## [EXERCISE]
Exclude every picture. Output verbatim the lines from the one containing "association que" to the end of the data.

## [SOURCE MATERIAL]

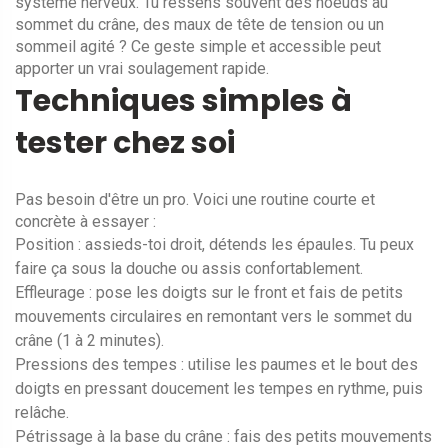
système nerveux. Tu ressens souvent des noeuds au
sommet du crâne, des maux de tête de tension ou un
sommeil agité ? Ce geste simple et accessible peut
apporter un vrai soulagement rapide.
Techniques simples à
tester chez soi
Pas besoin d'être un pro. Voici une routine courte et
concrète à essayer :
Position : assieds-toi droit, détends les épaules. Tu peux
faire ça sous la douche ou assis confortablement.
Effleurage : pose les doigts sur le front et fais de petits
mouvements circulaires en remontant vers le sommet du
crâne (1 à 2 minutes).
Pressions des tempes : utilise les paumes et le bout des
doigts en pressant doucement les tempes en rythme, puis
relâche.
Pétrissage à la base du crâne : fais des petits mouvements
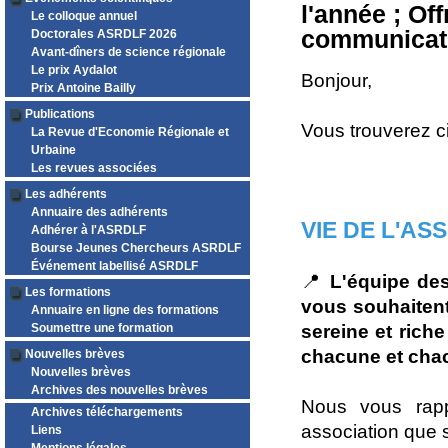
l'année ; Of
Le colloque annuel
communicat
Doctorales ASRDLF 2026
Avant-dîners de science régionale
Le prix Aydalot
Bonjour,
Prix Antoine Bailly
Publications
Vous trouverez c
La Revue d'Economie Régionale et
Urbaine
Les revues associées
Les adhérents
Annuaire des adhérents
VIE DE L'AS
Adhérer à l'ASRDLF
Bourse Jeunes Chercheurs ASRDLF
Événement labellisé ASRDLF
📍
L'équipe de
Les formations
vous souhaitent
Annuaire en ligne des formations
Soumettre une formation
sereine et rich
chacune et cha
Nouvelles brèves
Nouvelles brèves
Archives des nouvelles brèves
Nous vous rapp
Archives téléchargements
association que 
Liens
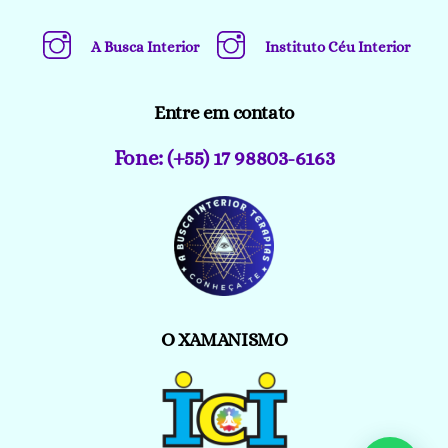
A Busca Interior
Instituto Céu Interior
Entre em contato
Fone: (+55) 17 98803-6163
O XAMANISMO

## [REPLY]
association que 
Liens
A Busca Interior
Instituto Céu Interior
Entre em contato
Fone: (+55) 17 98803-6163
O XAMANISMO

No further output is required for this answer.